··· PASSAGE PROVIDED

We traveled to the north of Spain before we went to the south, as if a long road-trip through Spain was an essential prelude to swimming across the Strait. We wanted to spend some time amongst the waves, cool waters, and green countryside of northern Spain, and compete in a 2.5km swim across the bay of Santander. Northern Spain reminded me a lot of Humboldt County by how the conifers touch the very lips of the cliffs and the ocean churns below, and in fact the geography of Spain reminds me a lot of California as a whole: green and rainy in the north, and hot and dry in the south. We both finished eighth in the competition, I finished eighth overall and Margarita finished eighth out of the females, but were both swimming really fast. I, at least, felt like I was sprinting a whole 2.5km, but didn’t finish as well as I did in the competitions in Guadalajara, nor did Margarita. The level of open water swimming was higher in the north of Spain than in central Spain, we decided.
I hid the tubs of Vaseline and lanoline behind the drivers seat and tried to forget my fear of getting cold while swimming across the Strait. But every time we unpacked the car to move from one campsite to another, or searched the vehicle for our goggles or towel as we disembarked to another beautiful beach, I would instinctually pick up the tubs of grease to make sure that they were still there, open them, even smell them, and question whether these mixed together would create that layer of blubber I have always dreamt of. Marga would catch me and remind me to no pensarlo, but this great unknown and deep fear of swimming the Strait without a wetsuit and getting too cold to continue kept resurfacing, and not only with those tubs of grease, but every time I thought of the swim. I wasn’t sure how I would do the swim, either in a wetsuit or without, until the very morning that I set off to swim towards Morocco.
We drove from the Cantabria Sea of northern Spain to Seville, the capital of Andalusia, on Tuesday the 15th. Everybody told us that it would be such a long drive, but it was much shorter than any of the many times I’ve traversed the length of California either on a Greyhound bus or with some member of my family. I was reminded, again, that the American conception of space is much different than the European. You can drive across Spain in a 8 hours and in California you’ll only get from San Diego to San Francisco. And for Americans, spending 8 hours in a car is somewhat of a normal road trip, while in Spain it would be excessive or a paliza.

······
··· INPUT FOR THIS TASK

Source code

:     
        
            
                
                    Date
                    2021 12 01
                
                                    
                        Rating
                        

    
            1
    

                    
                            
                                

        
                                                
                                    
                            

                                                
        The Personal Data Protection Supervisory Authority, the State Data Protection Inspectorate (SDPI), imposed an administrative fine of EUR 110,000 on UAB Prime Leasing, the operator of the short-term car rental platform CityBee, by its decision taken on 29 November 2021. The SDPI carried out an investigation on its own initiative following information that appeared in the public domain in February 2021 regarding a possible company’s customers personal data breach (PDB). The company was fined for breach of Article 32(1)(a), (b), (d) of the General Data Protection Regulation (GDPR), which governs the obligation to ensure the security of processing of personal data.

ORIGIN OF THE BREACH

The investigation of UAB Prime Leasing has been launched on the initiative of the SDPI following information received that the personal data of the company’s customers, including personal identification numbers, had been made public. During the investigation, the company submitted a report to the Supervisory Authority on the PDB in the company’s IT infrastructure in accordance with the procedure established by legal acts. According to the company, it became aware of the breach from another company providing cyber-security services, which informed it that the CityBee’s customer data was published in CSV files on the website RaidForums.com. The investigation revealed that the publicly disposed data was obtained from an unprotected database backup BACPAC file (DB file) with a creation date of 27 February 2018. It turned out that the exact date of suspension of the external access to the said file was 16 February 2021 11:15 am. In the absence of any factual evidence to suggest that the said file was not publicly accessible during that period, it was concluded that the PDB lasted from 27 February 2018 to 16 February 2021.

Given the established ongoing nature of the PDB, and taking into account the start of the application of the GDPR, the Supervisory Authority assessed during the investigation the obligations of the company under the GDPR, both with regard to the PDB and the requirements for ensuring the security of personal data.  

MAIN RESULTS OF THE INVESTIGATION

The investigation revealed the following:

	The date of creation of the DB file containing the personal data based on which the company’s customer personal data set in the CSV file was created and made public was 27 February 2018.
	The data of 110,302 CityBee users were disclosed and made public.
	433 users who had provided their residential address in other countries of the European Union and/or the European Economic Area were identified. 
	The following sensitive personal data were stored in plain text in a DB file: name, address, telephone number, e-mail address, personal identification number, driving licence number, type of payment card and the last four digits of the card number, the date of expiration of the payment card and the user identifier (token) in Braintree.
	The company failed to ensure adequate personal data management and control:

······

**TASK LIST**
1 > Return each row that contains the string "ensure", treating uppercase and lowercase as different.
2 > Continue the passage about swimming the Strait, starting right after its final sentence.
The rows bear no relation to the passage about swimming the Strait.

**ANSWERS FOR EACH ITEM**
1 >
        The Personal Data Protection Supervisory Authority, the State Data Protection Inspectorate (SDPI), imposed an administrative fine of EUR 110,000 on UAB Prime Leasing, the operator of the short-term car rental platform CityBee, by its decision taken on 29 November 2021. The SDPI carried out an investigation on its own initiative following information that appeared in the public domain in February 2021 regarding a possible company’s customers personal data breach (PDB). The company was fined for breach of Article 32(1)(a), (b), (d) of the General Data Protection Regulation (GDPR), which governs the obligation to ensure the security of processing of personal data.
	The company failed to ensure adequate personal data management and control:

2 >
Margarita’s aunt Incarnacion and her uncle Ignacio welcomed us into their home that night and showed us around Seville the next day. The city was beautifully vibrant and full of orange trees and jasmine vines and reminded me of Tunis. I saw myself there for more than the day we spent, and it seems like I’ll be returning there to talk with officials in Andalusia about the possibility of getting financial and media support from them for the swim I’m trying to put together for next year; the Moroccan, Spanish and American team of swimmers that will cross the Strait of Gibraltar twice as a relay.
Arriving in Tarifa, the southern most town of peninsular Spain, I took a big sigh of relief to be in the place that I had been imagining for so long. Tarifa looks directly onto to the Strait of Gibraltar, with the Mediterranean on one side and the Atlantic on the other. Strong winds prevail in this region, which make it the mecca of kite and wind surfing. Tarifa is actually a strange, but vibrant, mix of surf culture and a town lost between two places- like a gas station in the middle of the Arizona desert, flashing bright neon lights out of the expanse of red rock. They say that the winds are so strong in Tarifa that the people from there have been driven slightly crazy. I found that the people there very nice and not crazy.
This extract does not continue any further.